A few weeks after the mixer, they went to a movie, The New Centurions with George C. Scott, and then their first date — a snack at the former Chuckwagon restaurant, he said. They didn't take too many trips in that elevator together after that. Men weren't supposed to be on the floors of Hardwick, then an all-female dorm. But as resident hall assistant, Schlesinger had fire marshal duties, and recalls his wife's hallmates often asking him why he was always checking the fire extinguishers on their floor.

Schlesinger, originally from Allentown, got his Temple degree in psychology in 1973, then his master's at the State University of New York, Albany, and worked in career services at several colleges and then the World Bank. His wife, born in Lancaster, got her Temple degree in education in 1974, but opted against teaching in favor of editing jobs, including a job at the World Bank.

They both had returned to campus over the years. He was honored as a successful alumnus in 2006-07 and has spoken to classes, and his wife was a huge Temple men's basketball fan. The couple made annual contributions to the school and both put aside money in their wills to Temple. The donation for the elevator naming was in addition to that.
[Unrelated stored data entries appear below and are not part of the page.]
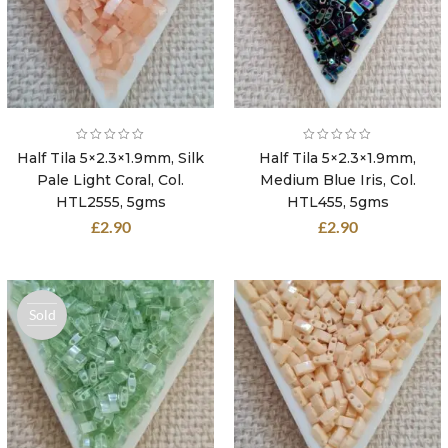
Half Tila 5×2.3×1.9mm, Silk
Half Tila 5×2.3×1.9mm,
Pale Light Coral, Col.
Medium Blue Iris, Col.
HTL2555, 5gms
HTL455, 5gms
£
2.90
£
2.90
Sold
out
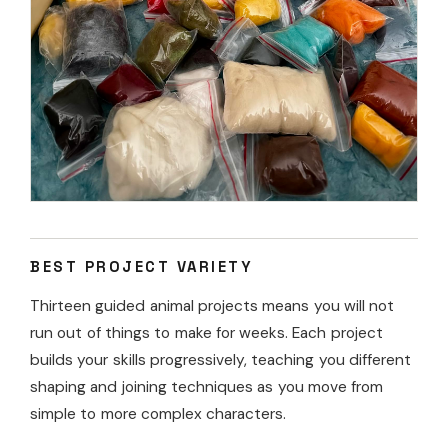
BEST PROJECT VARIETY
Thirteen guided animal projects means you will not
run out of things to make for weeks. Each project
builds your skills progressively, teaching you different
shaping and joining techniques as you move from
simple to more complex characters.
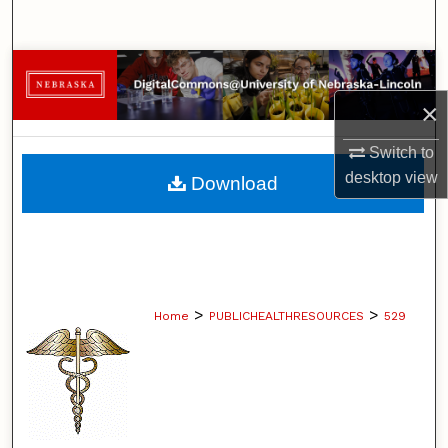
Search
Browse Collections
×
My Account
Switch to
About
desktop
view
Download
Digital Commons Network™
>
>
Home
PUBLICHEALTHRESOURCES
529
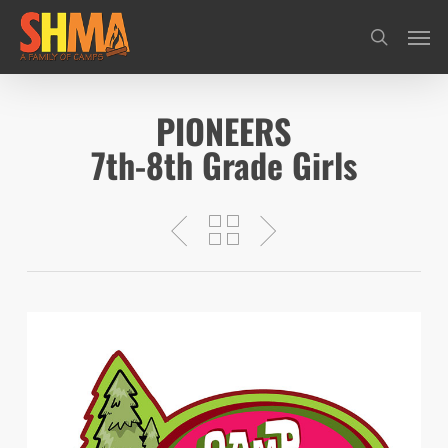
Skip
Men
search
to
main
content
PIONEERS
7th-8th Grade Girls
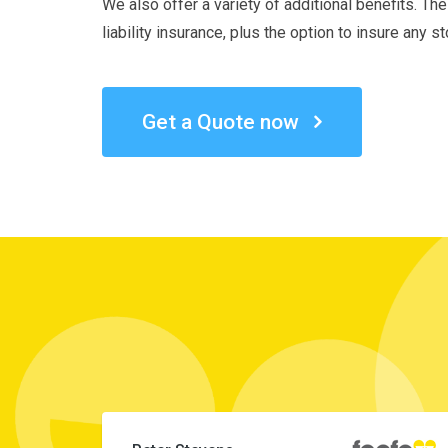
We also offer a variety of additional benefits. Th
liability insurance, plus the option to insure any 
Get a Quote now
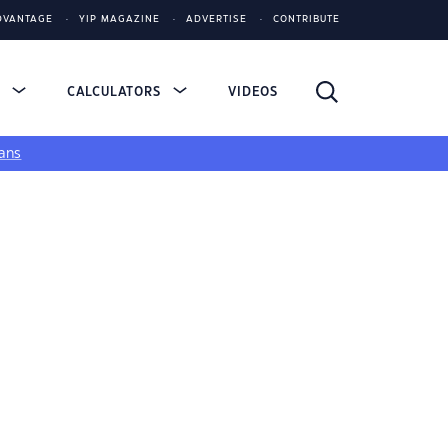
DVANTAGE
YIP MAGAZINE
ADVERTISE
CONTRIBUTE
S
CALCULATORS
VIDEOS
ans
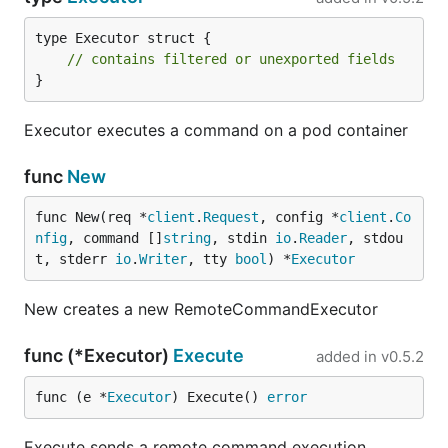
type Executor struct {

// contains filtered or unexported fields
}
Executor executes a command on a pod container
func
New
func New(req *
client
.
Request
, config *
client
.
Co
nfig
, command []
string
, stdin 
io
.
Reader
, stdou
t, stderr 
io
.
Writer
, tty 
bool
) *
Executor
New creates a new RemoteCommandExecutor
func (*Executor)
Execute
added in
v0.5.2
func (e *
Executor
) Execute() 
error
Execute sends a remote command execution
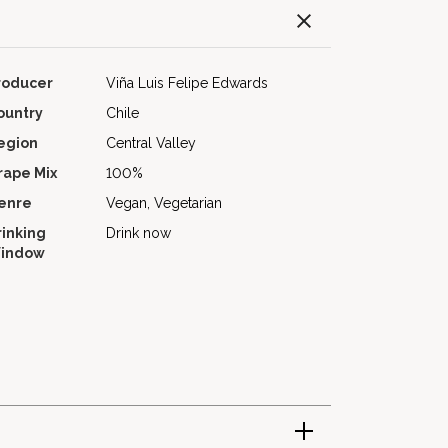
roducer
Viña Luis Felipe Edwards
ountry
Chile
egion
Central Valley
rape Mix
100%
enre
Vegan, Vegetarian
rinking
Drink now
indow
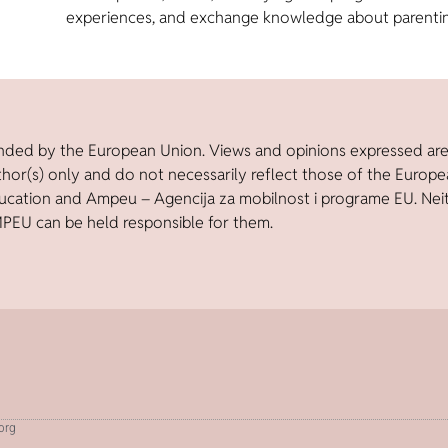
experiences, and exchange knowledge about parenti
nded by the European Union. Views and opinions expressed ar
thor(s) only and do not necessarily reflect those of the Europ
ucation and Ampeu – Agencija za mobilnost i programe EU. Nei
PEU can be held responsible for them.
.org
Schlesinger said he didn't discuss the idea of the naming with his wife before she died, but thinks she would have been pleased. While he's grateful for the education he got at Temple, he's even more grateful for the chance meeting that happened in that elevator all those years ago and the girl who later greeted him at that mixer.

"I tell people without hesitation," he said, "that's the most important thing that happened to me at Temple."